Nicarauga Part 2. Granada and Laguna de Apoyo

“A city! You’re taking us to a CITY” was the howling wolf cry of boy 1 & 2. Boy 2 pronounces city with a shhh sound. It works, and basically sums up our joint feelings on spending time in one, but this time I actually argued for it. Yes, we could have just headed straight for the easy hop of San Juan Del Sur and spent time at a little beach town and get some surf on…but…but we had just done that for a month, and as I pointed out to the Mister, we need some culture. Granada is oozing with culture and history and– more importantly–um, much more importantly…chocolate! So, I may have stumbled upon a little article about Museo de Chocolate being in Granada and that may have had a teeny, weeny, (ginormo) reason why I wanted to go there. I mean seriously?! A chocolate museum!!  So yeah, bring it city. We got this.

“City! What? There’s nothing but buildings and stuff!” “Take me back to the jungle!”


Um. Er. Do we? It’s so loud and so many vehicles. We just want to climb a tree and jump in the ocean. Eek. Everyone is selling something and we can’t seem to scrub these dollar signs off our foreheads. “No, gracias” is our constant refrain. Boy 2 became an expert at it by the end of day 1 in the city. But, it was beautiful in it’s gritty, wethered way, with cultural and intrigue. We didn’t run for the nearest beach — besides there was no way in hockey sticks we were getting back on a bus! We found and checked into our little hotel with a center courtyard and a pool and we headed out to the city. Well, ok first Boy 1 climbed the coconut tree in the courtyard and we all cooled off in the pool. Ahhh. Better. 


Coconut trees in the courtyard? Boy 1 can’t help himself!

Courtyard swimming pool! Welcome relief!

Then we headed out to explore the colonial city of Granada. 


On day 2 We headed to the Museo de Chocolate for our chocolate making and history lesson.We learned a little about the history of chocolate from the Mayans to the Aztecs and sampled our way to cocoa heaven. We learned to make chocolate starting from the cacao pod right off the tree, followed by the raw beans, and straight through to the finished product. We made and sampled several different cacao drinks and then finished the experience with pouring and customizing our very own chocolate bars! I added cayenne pepper and vanilla to mine. Boy 1 added cinnamon and cayenne to his and Boy 2 got a little nutty and added almonds, cinnamon, and marshmallows. The Mister and Boy 3 did not join us for this tour — Boy 3 for obvious toddler reasons, and the mister due to a very, very (anaphylactic), severe dairy allergy. He can’t eat most chocolate — even dark chocolate that doesn’t have any milk listed in the ingredients is usually a problem, having touch something with dairy while being processed. However, this chocolate was so pure that he could eat it without problems. Uh oh! We had to eat ours fast or share! We chose fast! 
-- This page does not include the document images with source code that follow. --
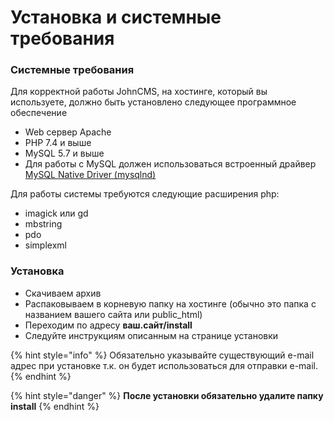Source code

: # Установка и системные требования

### Системные требования

Для корректной работы JohnCMS, на хостинге, который вы используете, должно быть установлено следующее программное обеспечение

* Web сервер Apache
* PHP 7.4 и выше
* MySQL 5.7 и выше
* Для работы с MуSQL должен использоваться встроенный драйвер [MySQL Native Driver \(mysqlnd\)](https://www.php.net/manual/ru/book.mysqlnd.php)

Для работы системы требуются следующие расширения php: 

* imagick или gd
* mbstring
* pdo
* simplexml

### Установка

* Скачиваем архив
* Распаковываем в корневую папку на хостинге \(обычно это папка с названием вашего сайта или public\_html\)
* Переходим по адресу **ваш.сайт/install**
* Следуйте инструкциям описанным на странице установки

{% hint style="info" %}
Обязательно указывайте существующий e-mail адрес при установке т.к. он будет использоваться для отправки e-mail.
{% endhint %}

{% hint style="danger" %}
**После установки обязательно удалите папку install**
{% endhint %}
Vaka vaka chocolata! Mini chocolatiers and happy samplers.

Stirring the roasting cacao beans to the chants of “Vaka, vaka chocolata! 

Did you know chocolate makes your clothes shrink? Fact. 
And we ventured out of the city for a visit to Apoya Lagoon. We likey, we likey, mucho gusto. Ancient crater lake filled with warm, crystal clear water and bordered by lush, verdant cliffs and black volcanic sand. We loved it! Like a lot. Boy1 & 2 loved free diving to the bottom by jumping off the swim platforms. They taught themselves how to pressurize their ears and freaked out all the other guests and locals by swimming heavy rocks out and jumping with them as weights to get to the bottom faster. Oh and Boy 2 may have made a few Cordoba (Nicaraguan money) by offering some nice women kayak rides before we realized what he was up to and shut down the business. 
Our view of Apoyo Lagoon.

Oh the warm, gorgeous water! Don’t mind that creepy guy in the hoodi

Only about 20 minutes outside of Granada, but what feels like a world away. The lush and verdant slopes of the Apoyo crater and the crystal, clear waters of the ancient crater lake are a far cry from the noisy, crowded city of Granada and the nearby village of Masaya. Seriously, take me back. And bring me chocolate.